Route53 is not a bad option. If you're using EdgeCast CDN as well you'll probably get a discount on DNS (and I will point out that the EdgeCast CDN is faster, and more importantly, a hell of a lot cheaper than Cloudfront is).


For my use cases, CloudFront beat out EdgeCast quite a bit in price. (~20 TB / month commit with a request mix heavily biased towards NA and Europe).


@nieksand, feel free to get in touch with us at speedyrails.com (EdgeCast's resellers), I'm sure we can offer you a much better price than CloudFront's


Dnsmadeasy is also a good option for small to medium size requirements, in my opinion. I use it for my personal domains.


"I'm wondering how Dyn is taking this. "

I use dyn as well as run several dns servers in different places [1]

My reason for not using this is that it's being offered by google and the obvious fear that they will decide one day to stop offering this, supporting it, or improving it. As I am experiencing now with google voice for example,

[1] Since the mid 90's actually learning from this book:

http://shop.oreilly.com/product/9781565920101.do


I'm still with Dyn because their performance is ahead of Route53 and their health-check and failover functionalities are at this moment better than Edgecast.

However, we're using Edgecast for some things because the prices are much lower and they are actually capable of doing the same kind of health-check, failover and routing tricks at Dyn does. Their interface is just not fully ready yet so you have to email support to get changes and custom rules.

EDIT: Very quick non-representative test from 8 locations around the world shows Dyn responds faster than Google DNS in all of them. Note that these were datacenter connections so it could be very different for lower-bandwidth end-users.


Can anyone recommend a cheap DNS service that does geographic-based load distribution? I know that Route53 offers something like this, but AFAIK it's only designed for products hosted on Amazon's platforms.

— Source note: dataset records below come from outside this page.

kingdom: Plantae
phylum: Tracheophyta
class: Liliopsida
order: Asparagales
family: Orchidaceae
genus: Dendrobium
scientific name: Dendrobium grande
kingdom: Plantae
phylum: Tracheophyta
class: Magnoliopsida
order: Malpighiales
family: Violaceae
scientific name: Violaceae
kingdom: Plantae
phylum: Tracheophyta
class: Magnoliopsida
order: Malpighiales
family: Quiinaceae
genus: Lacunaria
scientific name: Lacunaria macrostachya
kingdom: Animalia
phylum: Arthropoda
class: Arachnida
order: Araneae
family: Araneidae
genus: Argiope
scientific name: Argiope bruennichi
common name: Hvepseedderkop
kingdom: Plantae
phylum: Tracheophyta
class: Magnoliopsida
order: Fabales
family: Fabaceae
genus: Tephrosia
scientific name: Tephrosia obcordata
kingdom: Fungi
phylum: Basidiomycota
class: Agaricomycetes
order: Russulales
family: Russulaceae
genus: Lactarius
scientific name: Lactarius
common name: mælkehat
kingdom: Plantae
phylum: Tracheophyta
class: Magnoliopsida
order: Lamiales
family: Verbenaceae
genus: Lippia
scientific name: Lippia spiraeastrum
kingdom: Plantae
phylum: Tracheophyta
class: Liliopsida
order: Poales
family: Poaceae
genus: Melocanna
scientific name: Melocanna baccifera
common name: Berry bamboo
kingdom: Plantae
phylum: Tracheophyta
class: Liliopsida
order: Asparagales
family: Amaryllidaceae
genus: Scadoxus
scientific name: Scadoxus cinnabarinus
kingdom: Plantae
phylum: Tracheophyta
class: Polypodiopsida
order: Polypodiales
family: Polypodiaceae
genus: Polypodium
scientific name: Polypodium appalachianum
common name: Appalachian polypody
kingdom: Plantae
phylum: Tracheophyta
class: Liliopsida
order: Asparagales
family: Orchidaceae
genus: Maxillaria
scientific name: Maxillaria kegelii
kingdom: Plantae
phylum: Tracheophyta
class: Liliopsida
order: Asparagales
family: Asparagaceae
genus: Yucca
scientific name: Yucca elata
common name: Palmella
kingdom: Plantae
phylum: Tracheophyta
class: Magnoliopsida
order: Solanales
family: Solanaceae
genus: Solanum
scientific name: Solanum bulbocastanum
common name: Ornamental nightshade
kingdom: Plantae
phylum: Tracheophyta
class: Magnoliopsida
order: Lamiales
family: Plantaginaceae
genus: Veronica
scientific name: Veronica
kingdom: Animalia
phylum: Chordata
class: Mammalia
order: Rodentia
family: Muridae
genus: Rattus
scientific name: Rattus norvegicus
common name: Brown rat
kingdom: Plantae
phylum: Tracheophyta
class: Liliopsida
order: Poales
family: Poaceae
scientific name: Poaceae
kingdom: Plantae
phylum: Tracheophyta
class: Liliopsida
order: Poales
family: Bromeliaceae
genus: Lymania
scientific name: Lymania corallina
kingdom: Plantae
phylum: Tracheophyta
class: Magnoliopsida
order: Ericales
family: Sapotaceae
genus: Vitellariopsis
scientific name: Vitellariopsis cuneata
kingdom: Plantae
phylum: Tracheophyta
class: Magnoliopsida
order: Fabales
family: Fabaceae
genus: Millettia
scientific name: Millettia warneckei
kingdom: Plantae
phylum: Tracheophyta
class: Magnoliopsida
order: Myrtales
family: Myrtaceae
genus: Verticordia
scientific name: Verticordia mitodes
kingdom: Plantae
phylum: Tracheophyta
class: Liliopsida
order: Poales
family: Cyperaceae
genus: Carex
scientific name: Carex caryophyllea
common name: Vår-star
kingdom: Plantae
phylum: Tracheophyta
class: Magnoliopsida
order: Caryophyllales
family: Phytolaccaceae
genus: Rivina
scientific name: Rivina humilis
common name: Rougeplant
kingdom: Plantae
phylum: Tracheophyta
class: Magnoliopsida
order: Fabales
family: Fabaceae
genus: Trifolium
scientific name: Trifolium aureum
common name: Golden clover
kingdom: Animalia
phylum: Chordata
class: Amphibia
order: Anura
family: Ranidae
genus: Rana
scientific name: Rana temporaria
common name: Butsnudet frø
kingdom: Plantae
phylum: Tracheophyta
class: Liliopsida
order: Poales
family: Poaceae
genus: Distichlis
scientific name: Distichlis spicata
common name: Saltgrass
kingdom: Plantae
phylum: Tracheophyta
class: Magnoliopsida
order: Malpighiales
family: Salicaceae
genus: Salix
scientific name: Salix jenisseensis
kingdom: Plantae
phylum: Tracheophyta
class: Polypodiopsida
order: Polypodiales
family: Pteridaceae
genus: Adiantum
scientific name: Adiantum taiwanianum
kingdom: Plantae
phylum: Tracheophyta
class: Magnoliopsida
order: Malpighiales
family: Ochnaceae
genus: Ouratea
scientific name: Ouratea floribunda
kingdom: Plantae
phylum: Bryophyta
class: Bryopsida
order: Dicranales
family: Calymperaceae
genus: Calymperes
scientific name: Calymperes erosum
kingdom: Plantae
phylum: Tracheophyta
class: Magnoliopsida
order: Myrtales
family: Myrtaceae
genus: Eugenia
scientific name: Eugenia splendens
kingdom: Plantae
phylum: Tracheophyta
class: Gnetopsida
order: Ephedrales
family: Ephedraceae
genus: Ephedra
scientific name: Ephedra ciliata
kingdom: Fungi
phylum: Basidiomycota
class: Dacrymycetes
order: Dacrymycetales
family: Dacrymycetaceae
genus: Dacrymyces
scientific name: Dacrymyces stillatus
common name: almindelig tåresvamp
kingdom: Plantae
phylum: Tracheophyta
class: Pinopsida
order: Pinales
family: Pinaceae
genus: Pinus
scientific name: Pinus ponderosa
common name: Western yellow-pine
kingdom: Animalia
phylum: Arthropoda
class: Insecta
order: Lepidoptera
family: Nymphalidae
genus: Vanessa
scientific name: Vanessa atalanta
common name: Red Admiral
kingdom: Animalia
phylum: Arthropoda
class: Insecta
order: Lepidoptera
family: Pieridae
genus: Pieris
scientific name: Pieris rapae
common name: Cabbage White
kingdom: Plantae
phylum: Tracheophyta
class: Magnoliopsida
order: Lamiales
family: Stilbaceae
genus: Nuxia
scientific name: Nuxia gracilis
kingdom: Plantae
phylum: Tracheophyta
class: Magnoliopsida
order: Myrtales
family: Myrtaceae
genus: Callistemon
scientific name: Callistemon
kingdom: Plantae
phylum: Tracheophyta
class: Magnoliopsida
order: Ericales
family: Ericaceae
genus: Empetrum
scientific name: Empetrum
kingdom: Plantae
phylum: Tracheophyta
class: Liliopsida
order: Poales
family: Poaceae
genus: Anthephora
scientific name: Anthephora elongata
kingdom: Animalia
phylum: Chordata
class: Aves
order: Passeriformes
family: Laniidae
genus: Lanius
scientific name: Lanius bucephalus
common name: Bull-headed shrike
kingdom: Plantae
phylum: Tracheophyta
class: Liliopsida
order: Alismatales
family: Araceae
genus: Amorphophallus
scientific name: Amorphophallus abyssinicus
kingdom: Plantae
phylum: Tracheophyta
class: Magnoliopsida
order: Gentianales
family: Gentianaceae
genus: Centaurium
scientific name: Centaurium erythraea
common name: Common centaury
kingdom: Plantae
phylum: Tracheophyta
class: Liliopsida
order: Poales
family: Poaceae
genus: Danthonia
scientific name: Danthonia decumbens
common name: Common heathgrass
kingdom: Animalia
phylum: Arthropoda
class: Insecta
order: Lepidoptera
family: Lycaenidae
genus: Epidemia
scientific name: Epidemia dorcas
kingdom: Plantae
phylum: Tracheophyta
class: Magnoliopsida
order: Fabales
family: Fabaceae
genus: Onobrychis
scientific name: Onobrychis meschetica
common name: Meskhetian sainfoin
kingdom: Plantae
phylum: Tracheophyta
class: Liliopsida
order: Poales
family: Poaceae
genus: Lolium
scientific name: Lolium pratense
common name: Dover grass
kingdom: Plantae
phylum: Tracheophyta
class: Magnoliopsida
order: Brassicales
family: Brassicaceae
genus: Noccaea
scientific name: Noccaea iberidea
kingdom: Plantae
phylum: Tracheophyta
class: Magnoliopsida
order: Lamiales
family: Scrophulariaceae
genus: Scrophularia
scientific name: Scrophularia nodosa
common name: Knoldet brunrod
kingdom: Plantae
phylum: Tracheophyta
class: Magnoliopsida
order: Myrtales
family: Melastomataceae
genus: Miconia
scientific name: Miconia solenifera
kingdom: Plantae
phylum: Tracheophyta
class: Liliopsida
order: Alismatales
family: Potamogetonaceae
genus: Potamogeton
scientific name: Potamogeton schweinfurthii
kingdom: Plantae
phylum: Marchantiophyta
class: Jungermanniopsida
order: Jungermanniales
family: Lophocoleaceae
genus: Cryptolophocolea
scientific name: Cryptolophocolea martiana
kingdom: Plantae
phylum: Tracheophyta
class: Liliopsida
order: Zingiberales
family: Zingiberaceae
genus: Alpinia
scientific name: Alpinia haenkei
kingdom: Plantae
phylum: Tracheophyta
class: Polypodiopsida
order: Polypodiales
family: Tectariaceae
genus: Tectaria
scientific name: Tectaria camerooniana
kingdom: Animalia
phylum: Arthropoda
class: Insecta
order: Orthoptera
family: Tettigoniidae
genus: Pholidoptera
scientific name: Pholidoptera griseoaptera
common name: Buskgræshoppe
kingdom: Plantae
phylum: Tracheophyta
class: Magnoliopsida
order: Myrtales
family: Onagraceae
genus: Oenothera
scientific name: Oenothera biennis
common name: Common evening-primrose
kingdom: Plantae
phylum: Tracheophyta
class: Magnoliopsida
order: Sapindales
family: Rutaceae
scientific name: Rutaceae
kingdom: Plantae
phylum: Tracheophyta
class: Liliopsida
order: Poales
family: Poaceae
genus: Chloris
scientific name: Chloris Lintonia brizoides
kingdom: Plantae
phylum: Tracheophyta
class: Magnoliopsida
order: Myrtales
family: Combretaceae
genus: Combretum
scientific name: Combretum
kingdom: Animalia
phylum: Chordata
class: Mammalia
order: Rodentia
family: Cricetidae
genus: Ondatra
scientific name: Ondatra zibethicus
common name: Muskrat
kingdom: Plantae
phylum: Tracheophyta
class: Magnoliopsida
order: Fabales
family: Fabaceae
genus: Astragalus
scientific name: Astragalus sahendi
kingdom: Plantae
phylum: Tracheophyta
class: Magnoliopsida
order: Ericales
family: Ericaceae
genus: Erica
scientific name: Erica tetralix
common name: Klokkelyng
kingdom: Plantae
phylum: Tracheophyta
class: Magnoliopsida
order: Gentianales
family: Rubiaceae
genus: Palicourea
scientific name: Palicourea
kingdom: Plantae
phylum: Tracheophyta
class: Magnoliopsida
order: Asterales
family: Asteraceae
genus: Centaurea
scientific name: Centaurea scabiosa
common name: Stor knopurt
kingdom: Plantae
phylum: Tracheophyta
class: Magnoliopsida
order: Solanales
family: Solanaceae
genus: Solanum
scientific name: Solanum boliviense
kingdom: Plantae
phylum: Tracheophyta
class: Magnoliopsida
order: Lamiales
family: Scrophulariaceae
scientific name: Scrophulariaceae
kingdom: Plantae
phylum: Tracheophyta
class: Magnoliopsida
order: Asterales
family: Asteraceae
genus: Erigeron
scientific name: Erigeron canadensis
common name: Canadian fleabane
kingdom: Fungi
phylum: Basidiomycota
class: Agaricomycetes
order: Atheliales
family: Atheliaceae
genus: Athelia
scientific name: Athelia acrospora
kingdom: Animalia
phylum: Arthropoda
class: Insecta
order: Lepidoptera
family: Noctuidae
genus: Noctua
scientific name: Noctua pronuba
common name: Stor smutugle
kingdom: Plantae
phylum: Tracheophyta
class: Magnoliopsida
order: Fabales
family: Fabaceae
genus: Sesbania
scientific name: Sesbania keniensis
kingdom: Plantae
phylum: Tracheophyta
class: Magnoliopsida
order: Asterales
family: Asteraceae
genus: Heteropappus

I've heard that geographic-based DNS has something of a bad reputation, but I think it would be a very good fit for a side project I'm working on.


Check out http://nsone.net - newer service with a unique approach to geo/load balancing/failover using user defined rulesets (filter chains and data feeds).


You can do latency based load balancing to non-AWS endpoints with Route 53 -- the limitation is that you have to associate those endpoints with an AWS region. If your endpoints are not anywhere near an AWS region, you're stuck. Otherwise fine!